The task =
Return the stretch of records from the line containing "On Thursday, one" through the line containing "10:35 PM to 11:30 PM", word for word and with nothing else.
* begin Supplied material *
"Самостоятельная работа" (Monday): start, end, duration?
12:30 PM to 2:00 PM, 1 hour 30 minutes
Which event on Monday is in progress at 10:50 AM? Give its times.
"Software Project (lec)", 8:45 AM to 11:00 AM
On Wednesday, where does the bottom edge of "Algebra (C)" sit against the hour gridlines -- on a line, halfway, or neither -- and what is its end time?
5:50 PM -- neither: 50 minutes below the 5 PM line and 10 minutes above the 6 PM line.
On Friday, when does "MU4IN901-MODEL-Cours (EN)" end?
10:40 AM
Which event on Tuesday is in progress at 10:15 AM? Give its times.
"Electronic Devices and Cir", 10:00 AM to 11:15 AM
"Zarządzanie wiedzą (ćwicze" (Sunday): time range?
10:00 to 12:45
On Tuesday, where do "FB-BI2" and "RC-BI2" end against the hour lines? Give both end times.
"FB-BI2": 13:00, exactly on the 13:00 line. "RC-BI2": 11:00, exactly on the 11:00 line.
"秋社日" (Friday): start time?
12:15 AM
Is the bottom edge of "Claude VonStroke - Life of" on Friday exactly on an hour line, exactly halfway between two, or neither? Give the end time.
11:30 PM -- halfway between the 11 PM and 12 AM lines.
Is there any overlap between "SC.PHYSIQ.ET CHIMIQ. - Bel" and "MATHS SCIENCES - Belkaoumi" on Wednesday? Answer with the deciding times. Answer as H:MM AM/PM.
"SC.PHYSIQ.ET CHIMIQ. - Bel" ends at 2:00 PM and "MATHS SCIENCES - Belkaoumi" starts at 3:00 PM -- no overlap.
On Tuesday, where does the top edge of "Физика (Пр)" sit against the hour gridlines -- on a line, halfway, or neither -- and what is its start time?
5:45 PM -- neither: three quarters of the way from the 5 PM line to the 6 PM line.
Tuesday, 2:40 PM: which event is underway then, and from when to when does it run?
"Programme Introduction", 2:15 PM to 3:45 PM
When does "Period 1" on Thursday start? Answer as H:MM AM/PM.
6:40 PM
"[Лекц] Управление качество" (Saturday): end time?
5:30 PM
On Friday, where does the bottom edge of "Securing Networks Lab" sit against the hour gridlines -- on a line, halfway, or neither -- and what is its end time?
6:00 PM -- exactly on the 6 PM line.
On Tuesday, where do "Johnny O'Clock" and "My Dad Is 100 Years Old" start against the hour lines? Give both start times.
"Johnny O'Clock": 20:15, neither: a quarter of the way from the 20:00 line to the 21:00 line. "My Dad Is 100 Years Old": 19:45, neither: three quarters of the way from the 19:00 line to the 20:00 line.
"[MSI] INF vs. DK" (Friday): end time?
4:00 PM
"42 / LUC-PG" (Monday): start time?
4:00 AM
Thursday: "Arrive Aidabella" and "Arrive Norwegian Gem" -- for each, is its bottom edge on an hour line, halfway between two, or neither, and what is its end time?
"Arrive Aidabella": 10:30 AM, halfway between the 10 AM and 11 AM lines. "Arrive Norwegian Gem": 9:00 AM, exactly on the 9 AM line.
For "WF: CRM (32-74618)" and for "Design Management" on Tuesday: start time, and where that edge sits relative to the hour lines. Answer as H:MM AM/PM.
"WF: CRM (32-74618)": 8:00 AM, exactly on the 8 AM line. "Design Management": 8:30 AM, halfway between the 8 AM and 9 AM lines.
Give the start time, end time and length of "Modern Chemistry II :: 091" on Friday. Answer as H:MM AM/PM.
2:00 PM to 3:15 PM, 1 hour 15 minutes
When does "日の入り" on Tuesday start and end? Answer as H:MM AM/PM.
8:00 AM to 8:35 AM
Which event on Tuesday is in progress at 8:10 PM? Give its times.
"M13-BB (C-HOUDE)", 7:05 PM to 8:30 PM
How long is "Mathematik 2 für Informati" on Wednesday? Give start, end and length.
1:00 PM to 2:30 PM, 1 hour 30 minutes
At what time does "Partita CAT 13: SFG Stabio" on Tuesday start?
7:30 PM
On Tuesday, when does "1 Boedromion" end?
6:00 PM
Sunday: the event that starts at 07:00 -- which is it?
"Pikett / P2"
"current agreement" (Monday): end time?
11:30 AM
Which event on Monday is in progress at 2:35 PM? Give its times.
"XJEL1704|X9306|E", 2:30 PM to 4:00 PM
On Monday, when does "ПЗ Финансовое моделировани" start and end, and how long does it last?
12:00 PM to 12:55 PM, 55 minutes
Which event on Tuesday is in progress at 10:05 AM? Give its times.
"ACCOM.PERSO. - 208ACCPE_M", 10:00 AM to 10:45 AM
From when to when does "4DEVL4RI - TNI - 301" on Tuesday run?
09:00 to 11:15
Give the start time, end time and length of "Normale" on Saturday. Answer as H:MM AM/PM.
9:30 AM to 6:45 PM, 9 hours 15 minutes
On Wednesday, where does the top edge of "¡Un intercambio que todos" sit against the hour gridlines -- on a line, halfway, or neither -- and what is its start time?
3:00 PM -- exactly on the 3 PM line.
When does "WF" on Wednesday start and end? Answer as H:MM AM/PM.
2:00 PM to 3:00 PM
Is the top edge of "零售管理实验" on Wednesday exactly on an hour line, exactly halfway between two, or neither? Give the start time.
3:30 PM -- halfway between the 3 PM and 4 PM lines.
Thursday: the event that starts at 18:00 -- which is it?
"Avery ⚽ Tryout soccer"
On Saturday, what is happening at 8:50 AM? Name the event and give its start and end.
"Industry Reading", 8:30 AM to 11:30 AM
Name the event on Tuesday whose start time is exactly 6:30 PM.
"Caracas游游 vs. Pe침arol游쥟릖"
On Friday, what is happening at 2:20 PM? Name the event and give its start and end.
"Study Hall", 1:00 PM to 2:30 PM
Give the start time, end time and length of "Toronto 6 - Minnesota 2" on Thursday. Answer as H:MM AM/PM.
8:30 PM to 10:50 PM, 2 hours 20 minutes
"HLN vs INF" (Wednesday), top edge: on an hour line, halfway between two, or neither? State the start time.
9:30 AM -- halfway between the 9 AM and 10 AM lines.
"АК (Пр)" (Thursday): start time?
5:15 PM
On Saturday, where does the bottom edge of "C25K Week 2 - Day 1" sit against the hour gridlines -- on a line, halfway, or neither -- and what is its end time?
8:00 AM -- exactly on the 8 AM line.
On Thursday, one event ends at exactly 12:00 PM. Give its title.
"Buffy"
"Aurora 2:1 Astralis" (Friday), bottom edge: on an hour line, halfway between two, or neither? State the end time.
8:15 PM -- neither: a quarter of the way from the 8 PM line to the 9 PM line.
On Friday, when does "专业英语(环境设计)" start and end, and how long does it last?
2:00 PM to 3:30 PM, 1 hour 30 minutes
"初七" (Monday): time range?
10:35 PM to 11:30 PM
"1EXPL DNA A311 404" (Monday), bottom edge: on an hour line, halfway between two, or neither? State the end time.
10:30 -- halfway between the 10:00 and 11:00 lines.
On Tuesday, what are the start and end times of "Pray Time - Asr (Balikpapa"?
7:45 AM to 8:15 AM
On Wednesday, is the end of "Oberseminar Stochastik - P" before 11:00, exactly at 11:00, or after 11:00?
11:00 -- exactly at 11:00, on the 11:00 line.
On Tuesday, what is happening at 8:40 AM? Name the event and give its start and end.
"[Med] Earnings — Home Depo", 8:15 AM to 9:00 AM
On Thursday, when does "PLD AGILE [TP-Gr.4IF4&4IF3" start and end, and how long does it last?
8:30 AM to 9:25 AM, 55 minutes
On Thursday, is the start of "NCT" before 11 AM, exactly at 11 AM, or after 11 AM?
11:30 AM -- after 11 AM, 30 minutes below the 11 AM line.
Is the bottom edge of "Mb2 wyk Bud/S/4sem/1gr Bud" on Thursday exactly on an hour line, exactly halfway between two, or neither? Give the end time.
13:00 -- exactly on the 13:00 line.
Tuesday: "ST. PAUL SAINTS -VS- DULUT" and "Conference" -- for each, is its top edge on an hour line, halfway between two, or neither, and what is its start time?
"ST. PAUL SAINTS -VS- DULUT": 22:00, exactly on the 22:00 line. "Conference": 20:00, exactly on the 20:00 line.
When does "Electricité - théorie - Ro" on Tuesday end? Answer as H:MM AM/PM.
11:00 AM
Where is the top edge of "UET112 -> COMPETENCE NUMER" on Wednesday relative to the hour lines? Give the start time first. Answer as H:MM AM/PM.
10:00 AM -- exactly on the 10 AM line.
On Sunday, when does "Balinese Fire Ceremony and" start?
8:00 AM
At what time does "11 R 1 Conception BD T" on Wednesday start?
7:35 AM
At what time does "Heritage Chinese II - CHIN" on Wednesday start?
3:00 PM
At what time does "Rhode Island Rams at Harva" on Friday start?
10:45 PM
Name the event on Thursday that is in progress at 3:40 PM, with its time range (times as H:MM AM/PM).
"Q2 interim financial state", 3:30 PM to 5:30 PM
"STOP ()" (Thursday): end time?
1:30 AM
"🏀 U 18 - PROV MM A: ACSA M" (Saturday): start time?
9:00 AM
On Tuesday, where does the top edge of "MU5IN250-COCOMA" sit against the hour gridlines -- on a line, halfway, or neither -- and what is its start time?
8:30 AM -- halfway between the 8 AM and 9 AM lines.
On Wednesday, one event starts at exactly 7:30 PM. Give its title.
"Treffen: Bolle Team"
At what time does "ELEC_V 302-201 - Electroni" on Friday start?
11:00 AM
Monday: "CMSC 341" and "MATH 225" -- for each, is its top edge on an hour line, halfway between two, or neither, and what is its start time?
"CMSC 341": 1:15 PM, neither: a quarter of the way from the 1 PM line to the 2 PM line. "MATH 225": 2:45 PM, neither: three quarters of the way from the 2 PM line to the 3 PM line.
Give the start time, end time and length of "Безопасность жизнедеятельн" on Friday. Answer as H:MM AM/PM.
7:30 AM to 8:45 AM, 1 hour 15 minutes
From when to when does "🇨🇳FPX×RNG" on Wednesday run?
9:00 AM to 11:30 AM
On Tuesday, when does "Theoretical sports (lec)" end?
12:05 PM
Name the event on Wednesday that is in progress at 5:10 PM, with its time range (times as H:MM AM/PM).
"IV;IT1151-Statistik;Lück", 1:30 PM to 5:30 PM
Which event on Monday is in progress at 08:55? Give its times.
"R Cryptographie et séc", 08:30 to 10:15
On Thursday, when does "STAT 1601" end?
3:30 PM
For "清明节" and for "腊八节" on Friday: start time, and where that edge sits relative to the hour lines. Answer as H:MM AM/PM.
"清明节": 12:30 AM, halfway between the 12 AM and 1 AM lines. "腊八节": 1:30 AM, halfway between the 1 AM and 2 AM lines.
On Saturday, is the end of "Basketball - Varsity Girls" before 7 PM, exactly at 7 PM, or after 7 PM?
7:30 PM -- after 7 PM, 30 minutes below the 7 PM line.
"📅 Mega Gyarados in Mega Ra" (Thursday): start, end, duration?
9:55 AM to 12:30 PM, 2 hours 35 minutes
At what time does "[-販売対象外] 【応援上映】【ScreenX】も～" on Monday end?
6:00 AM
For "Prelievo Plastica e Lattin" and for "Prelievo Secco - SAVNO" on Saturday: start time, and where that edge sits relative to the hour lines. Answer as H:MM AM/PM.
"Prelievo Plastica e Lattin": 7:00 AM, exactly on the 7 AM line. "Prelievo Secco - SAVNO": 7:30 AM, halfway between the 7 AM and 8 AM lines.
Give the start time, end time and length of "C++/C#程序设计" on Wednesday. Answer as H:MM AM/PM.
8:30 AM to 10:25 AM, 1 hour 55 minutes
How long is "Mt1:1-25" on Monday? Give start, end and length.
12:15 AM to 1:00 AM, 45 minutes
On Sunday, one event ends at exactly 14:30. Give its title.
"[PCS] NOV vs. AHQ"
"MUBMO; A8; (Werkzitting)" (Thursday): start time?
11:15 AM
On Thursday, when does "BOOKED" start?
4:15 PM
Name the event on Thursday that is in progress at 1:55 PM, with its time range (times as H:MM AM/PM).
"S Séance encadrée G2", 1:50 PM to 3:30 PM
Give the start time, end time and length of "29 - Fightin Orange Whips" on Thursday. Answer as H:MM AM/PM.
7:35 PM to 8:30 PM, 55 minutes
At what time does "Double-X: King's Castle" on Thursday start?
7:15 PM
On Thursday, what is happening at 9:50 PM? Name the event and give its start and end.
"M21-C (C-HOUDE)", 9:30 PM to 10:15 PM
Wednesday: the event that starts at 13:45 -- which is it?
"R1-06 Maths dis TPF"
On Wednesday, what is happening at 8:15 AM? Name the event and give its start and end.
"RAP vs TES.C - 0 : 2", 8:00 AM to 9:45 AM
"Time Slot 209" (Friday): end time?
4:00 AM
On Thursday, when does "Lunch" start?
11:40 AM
* end Supplied material *
Output below =
On Thursday, one event ends at exactly 12:00 PM. Give its title.
"Buffy"
"Aurora 2:1 Astralis" (Friday), bottom edge: on an hour line, halfway between two, or neither? State the end time.
8:15 PM -- neither: a quarter of the way from the 8 PM line to the 9 PM line.
On Friday, when does "专业英语(环境设计)" start and end, and how long does it last?
2:00 PM to 3:30 PM, 1 hour 30 minutes
"初七" (Monday): time range?
10:35 PM to 11:30 PM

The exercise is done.